NASHVILLE, TN– On a rainy Saturday in an unpaved parking lot, community leaders spoke about peace and violence. The event was organized by the Black Nashville Assembly in response to “a jump in police and community violence across our city”.
“Let us remember the people who are no longer with us because of redlining, domestic violence, police violence, the violence of gentrification and replacement,” said Theeda Murphy. She is a member of Black Lives Matter.
“We are gathered her today in a commitment to pubic safety and that does not include police because we keep us safe, Do y’all feel that?” asked Erica Perry, a community activist.
Dr. Napoleon Harris led the small crowd in a call and response chant. “We’re barely standing, about to go to pieces, screaming ‘Peace’. So we are organizing, standing together, to gather our pieces, to fight for our peace.”
“As I reflect on the final few last words of our brother George Floyd and before him Eric Garner, he said he couldn’t breathe. We need peace like we need oxygen to breathe; we need justice like we need oxygen to breathe; we need freedom like we need oxygen to breath. When those things are cut off there is no life,” said Minster Samuel X with Nation of Islam.

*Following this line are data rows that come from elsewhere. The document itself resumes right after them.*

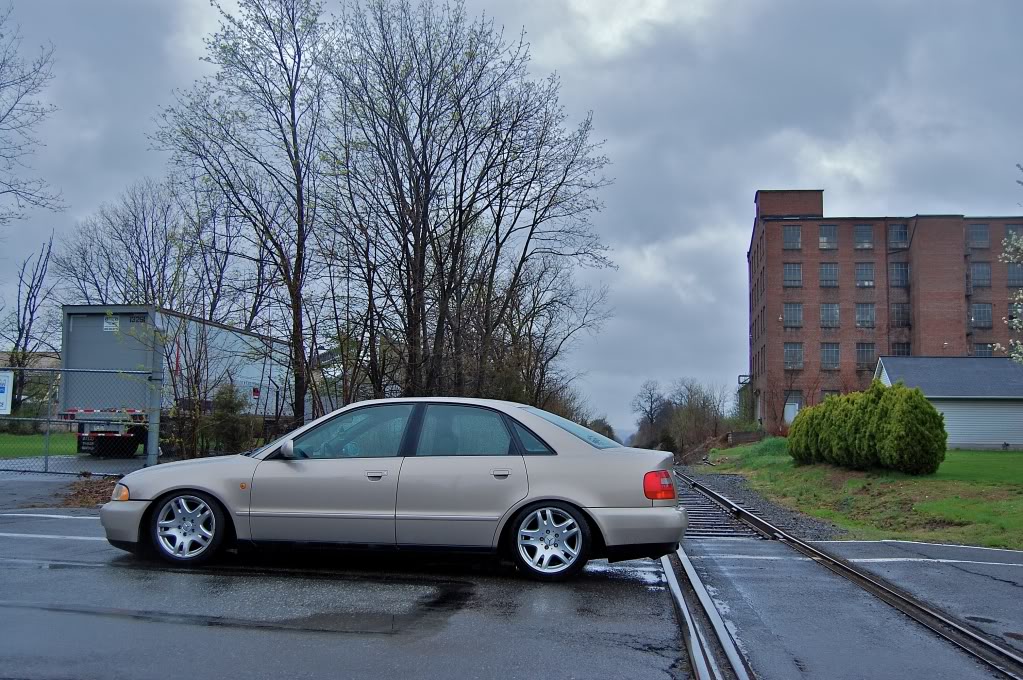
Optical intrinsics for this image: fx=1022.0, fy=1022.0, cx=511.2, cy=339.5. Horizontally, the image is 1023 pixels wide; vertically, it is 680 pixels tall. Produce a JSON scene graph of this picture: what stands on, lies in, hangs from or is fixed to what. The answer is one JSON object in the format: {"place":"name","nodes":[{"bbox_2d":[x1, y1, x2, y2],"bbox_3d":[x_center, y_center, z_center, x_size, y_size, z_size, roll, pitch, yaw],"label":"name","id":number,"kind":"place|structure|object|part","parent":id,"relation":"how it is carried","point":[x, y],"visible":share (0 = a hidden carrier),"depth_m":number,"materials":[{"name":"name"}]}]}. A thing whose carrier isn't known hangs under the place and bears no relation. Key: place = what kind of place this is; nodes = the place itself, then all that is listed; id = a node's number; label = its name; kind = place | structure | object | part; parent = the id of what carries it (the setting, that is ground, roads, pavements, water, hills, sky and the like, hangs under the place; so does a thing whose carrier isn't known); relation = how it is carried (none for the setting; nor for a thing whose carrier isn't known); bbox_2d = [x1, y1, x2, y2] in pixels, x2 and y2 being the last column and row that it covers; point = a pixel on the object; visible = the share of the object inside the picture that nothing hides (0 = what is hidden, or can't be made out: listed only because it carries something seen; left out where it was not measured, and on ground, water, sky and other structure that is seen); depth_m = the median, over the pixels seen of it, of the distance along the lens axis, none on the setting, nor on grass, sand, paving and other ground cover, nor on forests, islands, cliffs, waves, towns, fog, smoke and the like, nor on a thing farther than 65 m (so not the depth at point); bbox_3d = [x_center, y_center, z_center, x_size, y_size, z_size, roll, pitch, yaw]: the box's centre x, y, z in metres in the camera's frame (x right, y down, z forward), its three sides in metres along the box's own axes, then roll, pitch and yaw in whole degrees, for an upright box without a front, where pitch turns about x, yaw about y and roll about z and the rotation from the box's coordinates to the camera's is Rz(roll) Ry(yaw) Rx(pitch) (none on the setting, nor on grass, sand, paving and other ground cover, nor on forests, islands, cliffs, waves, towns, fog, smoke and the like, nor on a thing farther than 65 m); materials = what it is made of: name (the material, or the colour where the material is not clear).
{"place":"outdoors","nodes":[
{"label":"outdoors","id":0,"kind":"place"},
{"bbox_2d":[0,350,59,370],"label":"distant building","id":1,"kind":"structure","parent":0,"point":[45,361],"materials":[{"name":"beige brick"}]},
{"bbox_2d":[0,430,76,457],"label":"lawn","id":2,"kind":"structure","parent":0,"point":[39,445],"materials":[{"name":"green plant"}]},
{"bbox_2d":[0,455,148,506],"label":"pavement","id":3,"kind":"structure","parent":0,"point":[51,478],"materials":[{"name":"grey asphalt"}]},
{"bbox_2d":[0,0,1021,434],"label":"sky","id":4,"kind":"structure","parent":0,"point":[805,169],"materials":[{"name":"grey"}]},
{"bbox_2d":[0,490,1021,679],"label":"road","id":5,"kind":"structure","parent":0,"point":[633,651],"materials":[{"name":"grey asphalt"}]},
{"bbox_2d":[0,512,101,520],"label":"road marking","id":6,"kind":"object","parent":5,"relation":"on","point":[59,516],"visible":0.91,"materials":[{"name":"white paint"}]},
{"bbox_2d":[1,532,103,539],"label":"road marking","id":7,"kind":"object","parent":5,"relation":"on","point":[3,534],"visible":0.91,"depth_m":9.73,"materials":[{"name":"white paint"}]},
{"bbox_2d":[55,475,120,507],"bbox_3d":[-5.457,2.112,14.328,2.420,0.211,2.695,0,-4,5],"label":"leaf pile","id":8,"kind":"object","parent":5,"relation":"on","point":[113,484],"visible":0.41,"depth_m":14.10,"materials":[{"name":"brown plant"}]},
{"bbox_2d":[98,398,688,582],"bbox_3d":[-0.949,1.161,8.499,4.738,1.334,1.882,0,-4,5],"label":"car","id":9,"kind":"object","parent":5,"relation":"on","point":[595,453],"visible":0.97,"depth_m":7.81,"materials":[{"name":"metal"}]},
{"label":"headlight","id":10,"kind":"part","parent":9,"relation":"part of","materials":[{"name":"orange plastic"}]},
{"label":"bumper","id":11,"kind":"part","parent":9,"relation":"part of","materials":[{"name":"beige plastic"}]},
{"label":"wheel","id":12,"kind":"part","parent":9,"relation":"part of","materials":[{"name":"metal"}]},
{"label":"front door window","id":13,"kind":"part","parent":9,"relation":"part of","materials":[{"name":"glass"}]},
{"label":"front door handle","id":14,"kind":"part","parent":9,"relation":"part of","materials":[{"name":"beige metal"}]},
{"label":"door window","id":15,"kind":"part","parent":9,"relation":"part of","materials":[{"name":"glass"}]},
{"label":"door handle","id":16,"kind":"part","parent":9,"relation":"part of","materials":[{"name":"beige metal"}]},
{"label":"wheel","id":17,"kind":"part","parent":9,"relation":"part of","materials":[{"name":"metal"}]},
{"label":"window","id":18,"kind":"part","parent":9,"relation":"part of","materials":[{"name":"clear glass"}]},
{"label":"bumper","id":19,"kind":"part","parent":9,"relation":"part of","materials":[{"name":"beige plastic"}]},
{"label":"taillight","id":20,"kind":"part","parent":9,"relation":"part of","materials":[{"name":"red plastic"}]},
{"bbox_2d":[660,548,755,679],"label":"rail","id":21,"kind":"object","parent":5,"relation":"in","point":[687,615],"visible":0.88,"depth_m":6.29,"materials":[{"name":"metal"}]},
{"bbox_2d":[671,465,851,540],"bbox_3d":[4.499,3.196,18.679,2.854,0.358,15.584,0,-4,5],"label":"gravel bed","id":22,"kind":"object","parent":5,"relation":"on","point":[685,486],"visible":0.41,"depth_m":18.57,"materials":[{"name":"grey gravel"}]},
{"bbox_2d":[668,473,1022,679],"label":"railway track","id":23,"kind":"structure","parent":5,"relation":"in","point":[717,498],"depth_m":7.97,"materials":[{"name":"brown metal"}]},
{"bbox_2d":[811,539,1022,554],"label":"road marking","id":24,"kind":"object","parent":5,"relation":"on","point":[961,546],"visible":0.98,"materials":[{"name":"white paint"}]},
{"bbox_2d":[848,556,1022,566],"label":"road marking","id":25,"kind":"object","parent":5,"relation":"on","point":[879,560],"visible":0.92,"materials":[{"name":"white paint"}]},
{"bbox_2d":[695,439,1022,550],"label":"lawn","id":26,"kind":"structure","parent":0,"point":[1019,514],"materials":[{"name":"green plant"}]},
{"bbox_2d":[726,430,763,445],"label":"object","id":27,"kind":"object","parent":26,"relation":"on","point":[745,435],"visible":0.69,"depth_m":48.73,"materials":[{"name":"brown"}]},
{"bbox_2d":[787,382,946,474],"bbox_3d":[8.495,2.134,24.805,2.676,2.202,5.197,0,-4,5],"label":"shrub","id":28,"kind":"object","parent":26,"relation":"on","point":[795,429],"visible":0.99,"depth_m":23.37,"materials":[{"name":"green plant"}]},
{"bbox_2d":[746,189,1022,432],"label":"brick building","id":29,"kind":"structure","parent":0,"point":[819,221],"materials":[{"name":"red brick"}]},
{"bbox_2d":[782,225,801,249],"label":"window","id":30,"kind":"structure","parent":29,"relation":"in","point":[791,234],"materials":[{"name":"glass"}]},
{"bbox_2d":[782,263,802,287],"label":"window","id":31,"kind":"structure","parent":29,"relation":"in","point":[791,274],"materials":[{"name":"glass"}]},
{"bbox_2d":[783,391,802,423],"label":"door","id":32,"kind":"structure","parent":29,"relation":"in","point":[787,417],"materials":[{"name":"white"}]},
{"bbox_2d":[783,302,803,327],"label":"window","id":33,"kind":"structure","parent":29,"relation":"in","point":[795,320],"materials":[{"name":"glass"}]},
{"bbox_2d":[783,342,803,369],"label":"window","id":34,"kind":"structure","parent":29,"relation":"in","point":[799,353],"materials":[{"name":"glass"}]},
{"bbox_2d":[818,224,837,249],"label":"window","id":35,"kind":"structure","parent":29,"relation":"in","point":[825,234],"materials":[{"name":"glass"}]},
{"bbox_2d":[818,262,838,287],"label":"window","id":36,"kind":"structure","parent":29,"relation":"in","point":[825,268],"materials":[{"name":"glass"}]},
{"bbox_2d":[819,303,839,327],"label":"window","id":37,"kind":"structure","parent":29,"relation":"in","point":[825,310],"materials":[{"name":"glass"}]},
{"bbox_2d":[820,342,839,368],"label":"window","id":38,"kind":"structure","parent":29,"relation":"in","point":[825,357],"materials":[{"name":"glass"}]},
{"bbox_2d":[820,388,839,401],"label":"window","id":39,"kind":"structure","parent":29,"relation":"in","point":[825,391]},
{"bbox_2d":[853,225,873,249],"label":"window","id":40,"kind":"structure","parent":29,"relation":"in","point":[863,232],"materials":[{"name":"glass"}]},
{"bbox_2d":[855,262,874,286],"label":"window","id":41,"kind":"structure","parent":29,"relation":"in","point":[869,276],"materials":[{"name":"glass"}]},
{"bbox_2d":[855,302,875,327],"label":"window","id":42,"kind":"structure","parent":29,"relation":"in","point":[869,312],"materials":[{"name":"glass"}]},
{"bbox_2d":[855,342,875,368],"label":"window","id":43,"kind":"structure","parent":29,"relation":"in","point":[869,355],"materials":[{"name":"glass"}]},
{"bbox_2d":[888,224,908,248],"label":"window","id":44,"kind":"structure","parent":29,"relation":"in","point":[895,232],"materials":[{"name":"glass"}]},
{"bbox_2d":[889,261,908,286],"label":"window","id":45,"kind":"structure","parent":29,"relation":"in","point":[899,268],"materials":[{"name":"glass"}]},
{"bbox_2d":[890,303,909,326],"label":"window","id":46,"kind":"structure","parent":29,"relation":"in","point":[895,312],"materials":[{"name":"glass"}]},
{"bbox_2d":[891,342,910,356],"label":"window","id":47,"kind":"structure","parent":29,"relation":"in","point":[897,351],"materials":[{"name":"glass"}]},
{"bbox_2d":[967,224,989,248],"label":"window","id":48,"kind":"structure","parent":29,"relation":"in","point":[981,234],"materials":[{"name":"glass"}]},
{"bbox_2d":[970,262,991,287],"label":"window","id":49,"kind":"structure","parent":29,"relation":"in","point":[979,270],"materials":[{"name":"glass"}]},
{"bbox_2d":[970,302,992,327],"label":"window","id":50,"kind":"structure","parent":29,"relation":"in","point":[983,312],"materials":[{"name":"glass"}]},
{"bbox_2d":[973,343,994,356],"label":"window","id":51,"kind":"structure","parent":29,"relation":"in","point":[979,349],"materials":[{"name":"glass"}]},
{"bbox_2d":[1004,223,1022,243],"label":"window","id":52,"kind":"structure","parent":29,"relation":"in","point":[1011,228],"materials":[{"name":"glass"}]},
{"bbox_2d":[1006,263,1022,286],"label":"window","id":53,"kind":"structure","parent":29,"relation":"in","point":[1011,274],"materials":[{"name":"glass"}]},
{"bbox_2d":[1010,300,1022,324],"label":"window","id":54,"kind":"structure","parent":29,"relation":"in","point":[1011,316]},
{"bbox_2d":[873,355,1022,451],"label":"shed","id":55,"kind":"structure","parent":0,"point":[889,371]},
{"label":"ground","id":56,"kind":"structure","parent":0},
{"bbox_2d":[2,232,58,405],"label":"bare tree","id":57,"kind":"object","parent":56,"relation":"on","point":[27,338],"visible":0.9,"depth_m":46.15,"materials":[{"name":"brown plant"}]},
{"bbox_2d":[0,4,63,227],"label":"bare tree","id":58,"kind":"object","parent":56,"relation":"on","point":[5,86],"visible":1,"depth_m":27.38,"materials":[{"name":"plant"}]},
{"bbox_2d":[0,365,160,475],"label":"chain-link fence","id":59,"kind":"object","parent":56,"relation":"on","point":[49,421],"visible":0.91,"depth_m":17.54,"materials":[{"name":"grey metal"}]},
{"bbox_2d":[0,370,13,415],"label":"sign","id":60,"kind":"object","parent":59,"relation":"attached to","point":[1,385],"visible":0.99,"depth_m":15.81,"materials":[{"name":"white"}]},
{"bbox_2d":[50,177,230,314],"bbox_3d":[-15.952,-1.284,44.552,8.222,11.836,8.417,-3,-5,38],"label":"bare tree","id":61,"kind":"object","parent":56,"relation":"on","point":[135,219],"visible":0.74,"depth_m":43.52,"materials":[{"name":"plant"}]},
{"bbox_2d":[146,364,162,464],"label":"fence post","id":62,"kind":"object","parent":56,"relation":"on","point":[157,433],"visible":0.8,"depth_m":15.99,"materials":[{"name":"grey metal"}]},
{"bbox_2d":[60,305,300,457],"bbox_3d":[-8.774,1.374,29.121,3.082,3.626,11.327,0,-4,5],"label":"semi trailer","id":63,"kind":"object","parent":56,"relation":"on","point":[73,343],"visible":0.61,"depth_m":24.34,"materials":[{"name":"metal"}]},
{"bbox_2d":[103,314,119,331],"bbox_3d":[-9.329,-0.385,23.769,0.422,0.425,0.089,0,-4,5],"label":"sign","id":64,"kind":"object","parent":63,"relation":"attached to","point":[109,326],"visible":0.96,"depth_m":23.76,"materials":[{"name":"white"}]},
{"bbox_2d":[157,321,214,460],"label":"bare shrub","id":65,"kind":"object","parent":56,"relation":"on","point":[195,379],"visible":0.83,"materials":[{"name":"brown plant"}]},
{"bbox_2d":[202,384,252,455],"bbox_3d":[-7.084,2.075,25.254,1.449,2.133,1.408,-3,-5,39],"label":"shrub","id":66,"kind":"object","parent":56,"relation":"on","point":[223,397],"visible":0.8,"depth_m":24.95,"materials":[{"name":"green plant"}]},
{"bbox_2d":[152,0,329,427],"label":"bare tree","id":67,"kind":"object","parent":56,"relation":"on","point":[285,68],"visible":0.95,"depth_m":23.87,"materials":[{"name":"plant"}]},
{"bbox_2d":[320,0,616,408],"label":"bare tree","id":68,"kind":"object","parent":56,"relation":"on","point":[415,250],"visible":0.98,"depth_m":26.23,"materials":[{"name":"brown plant"}]},
{"bbox_2d":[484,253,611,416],"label":"bare tree","id":69,"kind":"object","parent":56,"relation":"on","point":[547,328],"visible":0.71,"depth_m":38.88,"materials":[{"name":"brown plant"}]},
{"bbox_2d":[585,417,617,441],"label":"tree","id":70,"kind":"object","parent":56,"relation":"on","point":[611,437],"visible":0.42,"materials":[{"name":"green plant"}]},
{"bbox_2d":[632,380,667,443],"label":"bare tree","id":71,"kind":"object","parent":56,"relation":"on","point":[651,409],"visible":0.86,"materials":[{"name":"brown plant"}]},
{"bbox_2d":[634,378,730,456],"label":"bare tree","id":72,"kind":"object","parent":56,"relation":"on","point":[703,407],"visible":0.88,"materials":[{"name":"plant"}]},
{"bbox_2d":[999,228,1022,363],"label":"flowering tree","id":73,"kind":"object","parent":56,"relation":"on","point":[1021,296],"visible":1,"depth_m":21.23,"materials":[{"name":"plant"}]}
]}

He said when a community has decided that enough is enough people breathe life into themselves. “That is where power comes from. “Power is in our organization,” he said.
“Are we going to do something about this? I want to see some laying down and changing justice,” said Clemmie Greenlee. Her son, nephew, and two grandsons died from gun violence.
“I’m sitting here fighting to stop the violence. I got three gang-bangers ready to put up their guns and call a truce but got five police officers ready to pull me over so I’m damned I do and damned I don’t. We can’t fight them if we don’t fight them over there,” Greenlee said.
“We ain’t shut down nothing. We ain’t changed no law. We ain’t got nobody fired. We ain’t moved nobody out of an elected official seat…we got to vote all of the corrupted folks out of their seats.”
Perry urged people to get connected with some group and get involved. “When we talk about getting an official out of office, we need to be organized to do that,” she said.
“We transform our conditions through community organizing. We renew our commitment to fight together even as our hearts are broken and channel our grief and rage into organizing,” Perry said.
Jamel Campbell-Gooch, one of the event’s organizers, circulated a voter survey asking people to weigh in on Metro’s next budget.